In the jubilant arms of fortune, it threw the ball right back to Detroit.

Seahawks at Cardinals

My notes on Mebane are mostly positive. He ran through a pulling blocker and tackled Beanie Wells for a loss of four at the start of the Cardinals second drive.


I should count how often Colin Cole is shoved three or more yards back from the line of scrimmage. Brandon Mebane subbed out for the fourth play of the Cardinals second drive. Cole was shoved back three yards and through the resulting hole, Tim Hightower rushed almost untouched for eight. Hightower gets eight. Adrian Peterson batters his way to a touchdown.

Seahawks at Texans

8. Again [Aaron Curry is] caught idle at the snap, botches the blitz entirely, so that he never impacts but does remove himself from the play, and is saved when Brandon Mebane tears through the interior and forces an incomplete pass.


Bears at Seahawks

The only other notable I wanted to mention is Brandon Mebane. Mebane wasn't at full strength last Sunday. Sure, he was good, but I also saw Mebane on the ground or blown back a lot more than I am used to. With his calf right, Mebane should be able to make a huge impact this Sunday. Seattle needs him more than ever.

Cardinals at Seahawks

That puts an end on a guard and three on a guard. Mebane is good, but so is Deuce Lutui. Lutui wins this round.

Seahawks at Cardinals

Bane does not get off blocks exceptionally well and his pass rush arsenal isn't developed. He established himself in this league as the type of punishing bull rusher that two blockers struggled to stop.


As a three, a popular way of combating Mebane's explosiveness and exceptional leverage is to fade and draw his weight from over his feet. He gets ahead of himself, so to speak, and can be blocked whence unbalanced.


He then played nose twice in a three man rush and performed ably, but wasn't able to separate. That's the problem for Brandon: He is great off the snap, but he does not consistently separate from blockers. As a one tech, Mebane was able to collapse the pocket into the quarterback and bull rush into sacks.
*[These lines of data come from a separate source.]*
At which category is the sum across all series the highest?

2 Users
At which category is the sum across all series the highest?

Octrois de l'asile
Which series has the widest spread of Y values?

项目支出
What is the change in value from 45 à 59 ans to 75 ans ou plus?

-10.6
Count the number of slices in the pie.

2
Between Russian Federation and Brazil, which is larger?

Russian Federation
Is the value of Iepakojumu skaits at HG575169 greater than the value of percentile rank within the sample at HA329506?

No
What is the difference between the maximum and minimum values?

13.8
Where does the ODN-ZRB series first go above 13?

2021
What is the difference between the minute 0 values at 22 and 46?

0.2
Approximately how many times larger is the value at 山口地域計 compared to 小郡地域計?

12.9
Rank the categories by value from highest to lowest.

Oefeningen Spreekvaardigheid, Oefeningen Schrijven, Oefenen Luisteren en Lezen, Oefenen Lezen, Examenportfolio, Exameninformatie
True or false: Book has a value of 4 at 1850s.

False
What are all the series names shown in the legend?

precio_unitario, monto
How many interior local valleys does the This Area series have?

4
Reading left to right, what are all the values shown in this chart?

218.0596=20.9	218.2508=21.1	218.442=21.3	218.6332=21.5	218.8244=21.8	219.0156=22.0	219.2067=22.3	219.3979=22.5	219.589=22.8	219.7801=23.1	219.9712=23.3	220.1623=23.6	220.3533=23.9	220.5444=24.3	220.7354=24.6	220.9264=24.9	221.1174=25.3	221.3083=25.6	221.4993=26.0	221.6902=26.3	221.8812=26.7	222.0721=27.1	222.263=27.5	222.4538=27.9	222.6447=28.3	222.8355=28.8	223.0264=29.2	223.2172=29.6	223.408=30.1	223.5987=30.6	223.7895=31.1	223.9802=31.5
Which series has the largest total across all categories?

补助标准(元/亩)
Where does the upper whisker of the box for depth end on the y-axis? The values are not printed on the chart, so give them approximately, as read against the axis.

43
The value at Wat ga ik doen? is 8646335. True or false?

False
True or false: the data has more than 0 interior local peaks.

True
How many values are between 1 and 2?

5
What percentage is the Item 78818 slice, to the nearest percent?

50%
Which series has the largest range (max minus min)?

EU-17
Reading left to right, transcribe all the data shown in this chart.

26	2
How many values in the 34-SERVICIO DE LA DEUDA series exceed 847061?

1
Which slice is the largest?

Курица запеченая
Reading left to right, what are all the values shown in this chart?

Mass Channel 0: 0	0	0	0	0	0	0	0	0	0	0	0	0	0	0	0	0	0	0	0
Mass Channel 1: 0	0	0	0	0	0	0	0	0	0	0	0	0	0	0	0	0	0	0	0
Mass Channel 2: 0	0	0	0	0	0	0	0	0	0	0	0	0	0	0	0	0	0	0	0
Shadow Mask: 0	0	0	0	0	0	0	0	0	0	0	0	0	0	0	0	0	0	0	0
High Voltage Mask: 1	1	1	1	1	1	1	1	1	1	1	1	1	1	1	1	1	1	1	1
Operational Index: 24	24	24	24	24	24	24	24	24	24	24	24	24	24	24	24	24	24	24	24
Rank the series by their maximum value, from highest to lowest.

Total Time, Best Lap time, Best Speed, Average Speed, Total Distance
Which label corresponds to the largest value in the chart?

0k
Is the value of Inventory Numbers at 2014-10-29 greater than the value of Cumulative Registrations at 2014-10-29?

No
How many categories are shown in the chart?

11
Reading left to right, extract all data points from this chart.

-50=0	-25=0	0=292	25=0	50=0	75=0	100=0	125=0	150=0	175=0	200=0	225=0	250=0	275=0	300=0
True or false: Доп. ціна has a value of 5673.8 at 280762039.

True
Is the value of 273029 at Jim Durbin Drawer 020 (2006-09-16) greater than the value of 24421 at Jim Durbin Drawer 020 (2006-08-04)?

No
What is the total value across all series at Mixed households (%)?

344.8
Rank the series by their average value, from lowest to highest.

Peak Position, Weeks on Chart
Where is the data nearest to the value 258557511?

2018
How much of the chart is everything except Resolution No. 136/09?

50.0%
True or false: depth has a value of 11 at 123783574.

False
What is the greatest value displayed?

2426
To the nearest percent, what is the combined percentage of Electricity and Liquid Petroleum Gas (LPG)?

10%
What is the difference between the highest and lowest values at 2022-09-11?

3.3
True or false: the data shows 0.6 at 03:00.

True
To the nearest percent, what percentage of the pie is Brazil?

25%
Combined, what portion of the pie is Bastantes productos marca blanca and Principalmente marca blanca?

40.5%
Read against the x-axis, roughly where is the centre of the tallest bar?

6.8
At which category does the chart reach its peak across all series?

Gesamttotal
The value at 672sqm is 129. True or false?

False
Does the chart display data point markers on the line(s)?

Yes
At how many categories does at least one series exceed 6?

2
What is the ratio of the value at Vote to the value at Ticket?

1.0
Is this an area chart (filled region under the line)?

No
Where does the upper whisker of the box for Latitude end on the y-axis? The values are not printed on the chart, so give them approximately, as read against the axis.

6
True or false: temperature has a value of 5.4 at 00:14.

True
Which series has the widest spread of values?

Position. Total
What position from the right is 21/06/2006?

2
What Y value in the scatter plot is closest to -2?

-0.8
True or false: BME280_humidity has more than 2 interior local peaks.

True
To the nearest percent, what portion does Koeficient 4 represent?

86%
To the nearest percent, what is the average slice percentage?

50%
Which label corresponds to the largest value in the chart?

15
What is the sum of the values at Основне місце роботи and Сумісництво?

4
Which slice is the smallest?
As a three tech, he needs to be able to fight off a single block and show quickness to the ball carrier. That might not be within Mebane's ability.

Outlook: It was an awesome season for Brandon. It was also a down season for Brandon. He missed action with a calf injury. He was more disruptive but less valuable as a three-tech than he was a one-tech.

There is a lot to discuss. Mebane himself is probably pretty solid to stick at a high level. What matters now is how Pete Carroll plays him. And so, in many respects, I will save my projection of Brandon Mebane until next week, when I begin to break down the Pete Carroll defense*. We know he has put on some weight. Will this new scheme be able to further unlock Bane's potential, or will it once again weaken him for the sake of Colin Cole?

*I also am not done with Bates offense either. Analysis of both schemes will continue through the preseason.